It may soon be the end of TV as we know it. But how will we know when it happens? We’ll need a commercial or reality show to tell us.
In the 1990s, due to the coming of interactive TV and to a lesser extent cable, many predicted the 30-second commercial would die. There were also eulogies for traditional TV.
Some two decades later, TV is still around and overall viewership keeps climbing. According to analyst Brian Wieser, average viewership has grown to 34 hours a week in the 2010-2011 season from 29 hours a week in 1999-2000.
Business Insider’s Henry Blodget says no one likes to see commercials, and that will be one of the reasons traditional TV comes to an end. Other reasons, he says, are that no one watches “networks” and that the percentage of people who watch at least some online video online is higher than those who watch some traditional TV.
Wieser says overall TV consumption has grown by approximately 40% with only 7% of it eroded by DVRs. Many more people watch commercials – or partial commercials – then they let on. Wieser also notes that a global survey that only focuses on online consumers is “functionally useless.”
Just observing the broadcast networks over the last few years, their erosion of 18-49 gross ratings points has slowed to a trickle; it is now just 1% or so in Nielsen C3 ratings. About the same erosion levels were observed in 25-54 gross ratings points. Is that just a data glitch in an overall trend?
We were saying the same thing 20 years ago: “TV is over.” Were we just whistling down the graveyard then -- and now?

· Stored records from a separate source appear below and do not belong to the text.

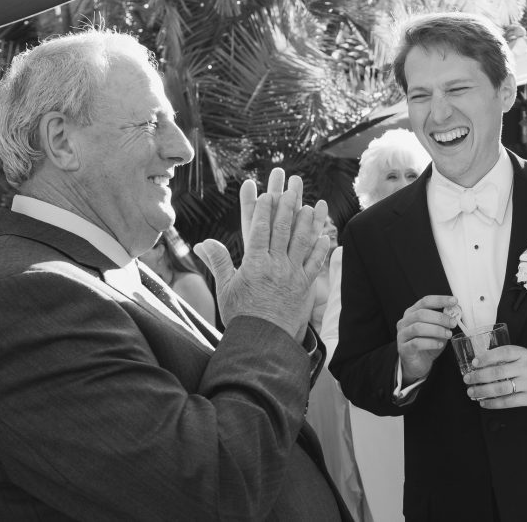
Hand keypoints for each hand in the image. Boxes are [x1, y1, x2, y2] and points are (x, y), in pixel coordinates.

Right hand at [195, 170, 330, 340]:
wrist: (262, 341)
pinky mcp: (306, 286)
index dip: (264, 208)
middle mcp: (276, 265)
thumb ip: (218, 262)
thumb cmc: (240, 315)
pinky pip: (315, 263)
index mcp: (255, 263)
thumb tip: (201, 243)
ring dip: (307, 221)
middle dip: (287, 204)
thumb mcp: (225, 288)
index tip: (268, 192)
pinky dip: (320, 248)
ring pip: (302, 241)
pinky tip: (325, 235)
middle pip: (283, 228)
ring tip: (312, 204)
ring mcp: (293, 274)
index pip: (259, 229)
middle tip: (293, 184)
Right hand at [397, 295, 456, 384]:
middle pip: (421, 314)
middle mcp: (405, 322)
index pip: (425, 301)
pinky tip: (439, 344)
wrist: (418, 363)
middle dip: (440, 318)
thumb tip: (455, 313)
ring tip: (448, 334)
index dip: (440, 300)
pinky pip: (417, 343)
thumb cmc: (427, 344)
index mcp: (412, 313)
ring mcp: (402, 335)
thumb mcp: (437, 330)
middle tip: (453, 323)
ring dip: (436, 330)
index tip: (454, 301)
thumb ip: (443, 321)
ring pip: (418, 328)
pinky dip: (431, 343)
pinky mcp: (403, 348)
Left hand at [464, 345, 526, 408]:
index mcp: (523, 354)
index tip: (474, 362)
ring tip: (471, 392)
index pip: (503, 352)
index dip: (487, 357)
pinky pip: (508, 402)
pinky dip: (493, 403)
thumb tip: (478, 363)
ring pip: (501, 389)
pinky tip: (483, 402)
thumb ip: (504, 357)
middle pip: (498, 372)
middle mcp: (526, 368)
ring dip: (482, 391)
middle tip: (467, 379)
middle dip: (479, 376)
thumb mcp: (521, 355)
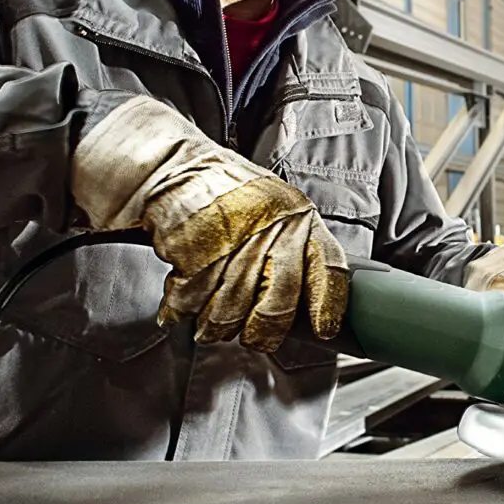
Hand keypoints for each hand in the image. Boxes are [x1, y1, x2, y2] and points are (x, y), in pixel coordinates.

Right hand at [72, 97, 347, 351]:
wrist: (175, 166)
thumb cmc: (229, 192)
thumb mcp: (278, 206)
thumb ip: (296, 246)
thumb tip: (309, 301)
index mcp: (298, 216)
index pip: (327, 267)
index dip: (327, 305)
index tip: (322, 330)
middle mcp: (270, 228)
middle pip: (278, 301)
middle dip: (265, 331)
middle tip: (255, 338)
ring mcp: (231, 240)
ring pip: (233, 308)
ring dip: (220, 326)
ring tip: (213, 327)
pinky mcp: (192, 249)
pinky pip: (193, 298)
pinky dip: (185, 310)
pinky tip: (183, 307)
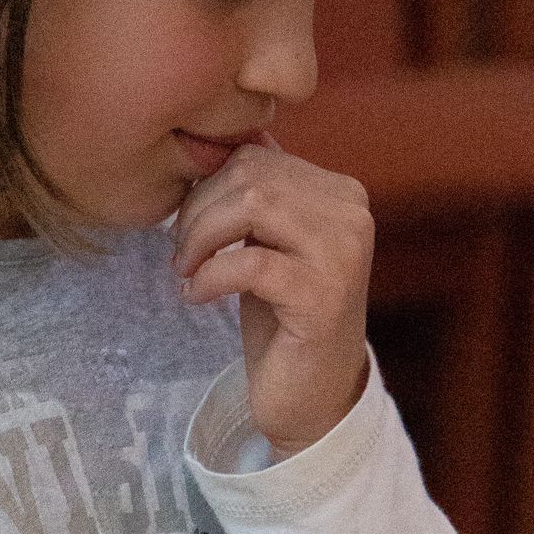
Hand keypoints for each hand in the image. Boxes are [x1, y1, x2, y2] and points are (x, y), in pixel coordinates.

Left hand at [172, 139, 371, 456]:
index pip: (259, 156)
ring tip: (186, 270)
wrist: (313, 396)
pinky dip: (209, 277)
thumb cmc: (283, 317)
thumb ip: (256, 192)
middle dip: (199, 212)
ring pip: (254, 206)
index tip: (187, 226)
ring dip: (201, 239)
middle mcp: (352, 213)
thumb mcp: (268, 243)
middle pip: (253, 176)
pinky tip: (197, 295)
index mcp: (342, 192)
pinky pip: (250, 262)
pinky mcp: (324, 295)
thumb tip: (214, 137)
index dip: (207, 186)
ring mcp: (343, 253)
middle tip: (180, 253)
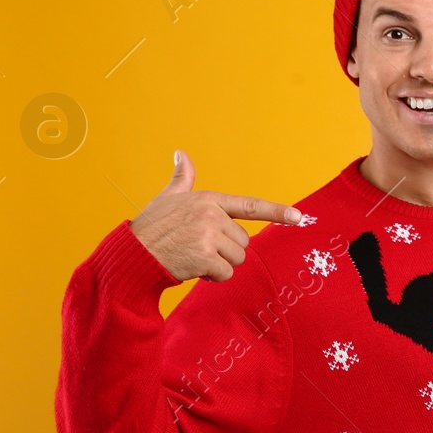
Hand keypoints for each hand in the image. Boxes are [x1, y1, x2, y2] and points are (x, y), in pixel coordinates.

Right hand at [129, 152, 299, 281]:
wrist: (133, 253)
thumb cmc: (151, 227)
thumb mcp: (168, 198)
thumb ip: (182, 179)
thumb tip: (181, 154)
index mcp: (208, 200)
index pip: (250, 205)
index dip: (277, 212)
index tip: (299, 217)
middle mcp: (211, 215)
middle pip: (243, 242)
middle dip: (225, 251)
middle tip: (198, 248)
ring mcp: (209, 235)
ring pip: (236, 259)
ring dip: (219, 265)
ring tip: (193, 256)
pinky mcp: (205, 256)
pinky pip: (225, 274)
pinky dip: (212, 277)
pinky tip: (192, 268)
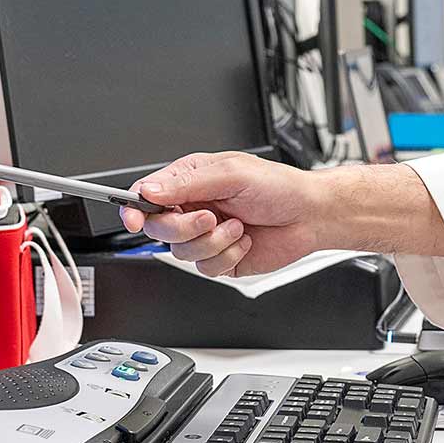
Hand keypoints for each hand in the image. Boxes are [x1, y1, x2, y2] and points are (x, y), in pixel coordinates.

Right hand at [118, 151, 317, 277]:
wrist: (310, 216)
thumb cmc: (279, 187)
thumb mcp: (232, 174)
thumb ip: (188, 184)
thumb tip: (150, 191)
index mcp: (191, 180)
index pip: (147, 195)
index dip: (134, 208)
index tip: (134, 218)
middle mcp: (194, 207)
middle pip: (158, 228)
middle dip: (184, 227)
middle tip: (210, 217)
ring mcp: (205, 235)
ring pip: (180, 251)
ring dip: (213, 241)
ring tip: (238, 226)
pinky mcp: (219, 258)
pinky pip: (204, 268)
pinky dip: (227, 255)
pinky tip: (244, 240)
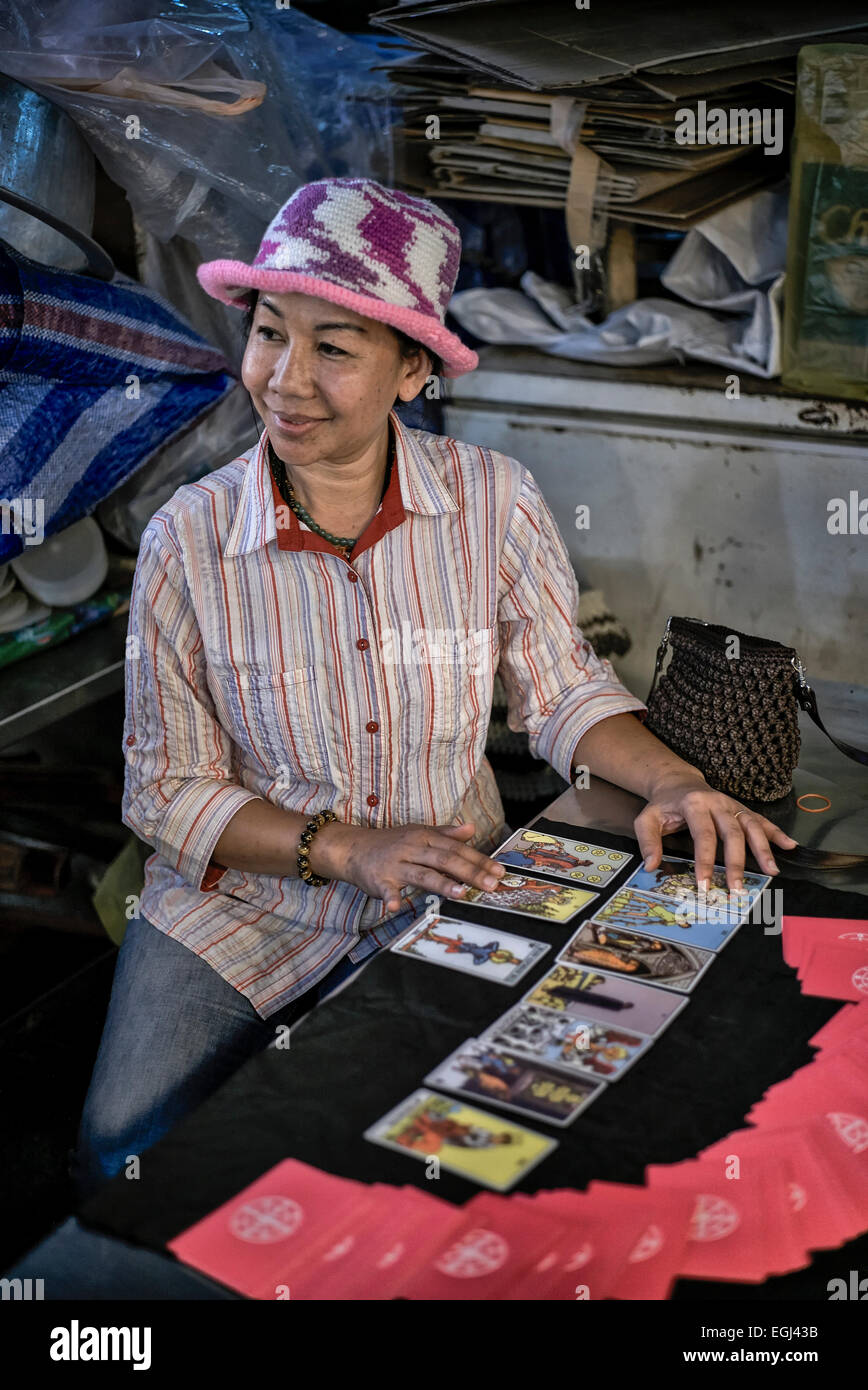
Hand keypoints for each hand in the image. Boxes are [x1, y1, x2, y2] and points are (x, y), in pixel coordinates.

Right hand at [314, 820, 506, 913]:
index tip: (499, 871)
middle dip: (470, 872)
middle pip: (445, 860)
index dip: (479, 860)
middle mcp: (413, 849)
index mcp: (425, 837)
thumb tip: (472, 828)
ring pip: (422, 874)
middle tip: (491, 884)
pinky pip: (385, 890)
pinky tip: (395, 906)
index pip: (457, 848)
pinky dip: (390, 898)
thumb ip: (446, 833)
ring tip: (461, 893)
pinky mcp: (378, 880)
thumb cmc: (391, 843)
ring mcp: (395, 865)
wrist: (353, 848)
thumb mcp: (419, 833)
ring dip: (442, 884)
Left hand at [634, 774, 797, 891]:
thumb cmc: (663, 805)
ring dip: (763, 849)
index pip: (703, 835)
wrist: (677, 783)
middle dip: (736, 862)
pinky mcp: (742, 809)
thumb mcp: (647, 819)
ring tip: (771, 871)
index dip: (705, 861)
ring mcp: (733, 805)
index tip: (705, 885)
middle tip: (738, 888)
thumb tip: (652, 866)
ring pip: (752, 826)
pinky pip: (762, 820)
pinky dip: (776, 833)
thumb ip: (648, 841)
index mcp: (695, 805)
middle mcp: (718, 803)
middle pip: (732, 833)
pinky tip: (790, 846)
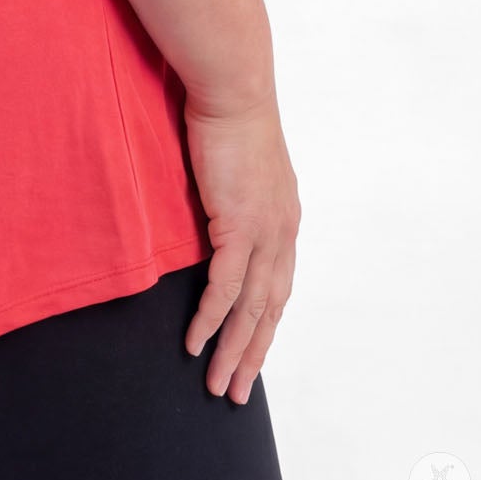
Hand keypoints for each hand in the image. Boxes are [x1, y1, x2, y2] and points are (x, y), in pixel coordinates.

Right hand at [181, 86, 300, 404]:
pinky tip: (196, 343)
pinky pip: (224, 288)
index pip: (278, 287)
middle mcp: (283, 233)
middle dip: (254, 354)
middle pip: (271, 310)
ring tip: (218, 385)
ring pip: (251, 310)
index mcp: (284, 219)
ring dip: (233, 350)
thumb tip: (216, 206)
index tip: (251, 354)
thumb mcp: (238, 164)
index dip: (265, 325)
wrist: (232, 88)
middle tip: (237, 392)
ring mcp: (265, 232)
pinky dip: (210, 319)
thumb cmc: (229, 114)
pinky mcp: (239, 226)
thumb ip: (233, 193)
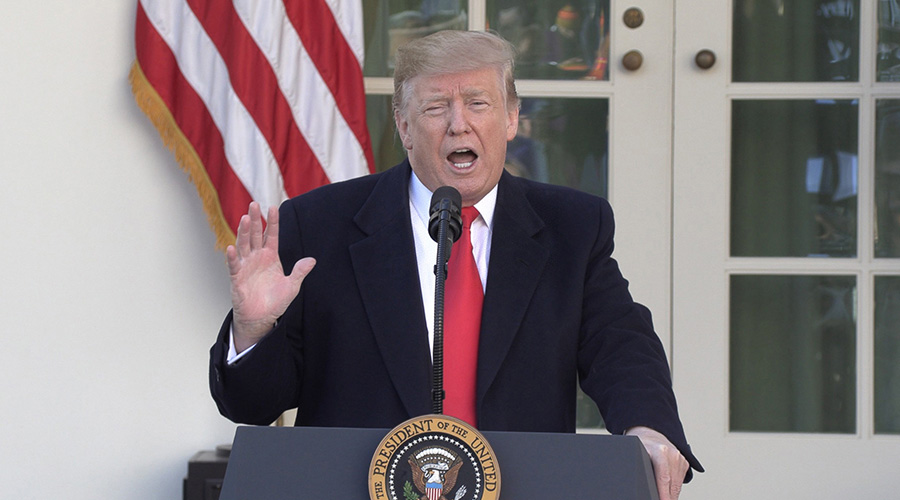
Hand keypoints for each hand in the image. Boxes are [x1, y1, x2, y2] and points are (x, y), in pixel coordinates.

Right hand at [226, 202, 314, 351]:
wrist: (261, 318)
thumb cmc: (275, 302)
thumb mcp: (292, 286)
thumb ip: (299, 272)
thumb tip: (312, 260)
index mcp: (270, 256)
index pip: (272, 235)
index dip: (273, 222)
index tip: (274, 207)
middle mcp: (257, 257)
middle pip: (256, 235)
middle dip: (255, 220)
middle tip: (254, 204)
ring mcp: (246, 266)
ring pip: (244, 245)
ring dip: (244, 232)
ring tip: (245, 219)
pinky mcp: (237, 278)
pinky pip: (234, 265)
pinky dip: (232, 257)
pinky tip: (231, 248)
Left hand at [626, 426, 688, 499]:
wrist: (651, 434)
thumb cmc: (640, 446)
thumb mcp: (635, 453)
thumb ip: (638, 467)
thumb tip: (635, 484)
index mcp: (660, 451)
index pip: (663, 478)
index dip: (663, 493)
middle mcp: (672, 454)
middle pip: (672, 484)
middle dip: (667, 497)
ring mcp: (680, 458)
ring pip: (677, 485)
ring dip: (671, 495)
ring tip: (663, 498)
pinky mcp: (684, 463)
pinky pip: (679, 481)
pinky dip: (674, 489)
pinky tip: (667, 491)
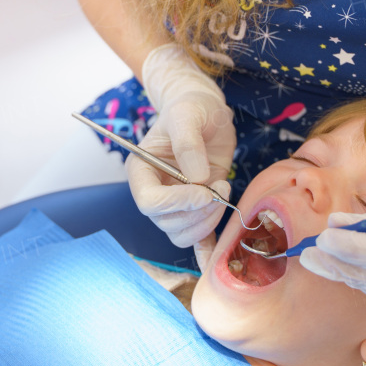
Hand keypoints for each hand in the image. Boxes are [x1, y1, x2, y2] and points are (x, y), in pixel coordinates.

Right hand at [126, 44, 237, 247]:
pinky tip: (215, 256)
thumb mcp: (189, 115)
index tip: (204, 191)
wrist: (207, 113)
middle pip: (166, 223)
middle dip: (198, 212)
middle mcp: (154, 191)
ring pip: (182, 234)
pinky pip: (195, 239)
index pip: (149, 202)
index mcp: (141, 170)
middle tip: (220, 188)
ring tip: (223, 190)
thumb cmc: (192, 108)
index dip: (176, 202)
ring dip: (208, 221)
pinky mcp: (195, 210)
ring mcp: (174, 203)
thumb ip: (189, 144)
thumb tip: (197, 179)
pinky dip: (204, 249)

Blodget says that, with all the alternatives like Netflix, Amazon, iTunes and Hulu Plus, why do consumers need networks when we can get everything we want? That’s the wrong question. What he should be asking is: “How do we know what we want?”
Right now, if we miss an episode of “Modern Family,” “Big Bang Theory” or “Grey’s Anatomy,” we can probably do a search to find those shows on the Web or on specific platforms.
In the future, what, exactly, will we be asking for? Please give me a complex, enthralling medical drama with a rich back story and deeply flawed characters”? I don’t think so.
The digital world may like to tout ‘discovery’. But will this go for premium TV/video content – or just for gorillas on roller skates? We now ask for “Grey’s Anatomy” because we have seen it on traditional TV.
Death of TV? What happens after that? No one has figured out a real replacement, which is why the real media dollars -- some $70 billion strong -- keeps things very alive for traditional television.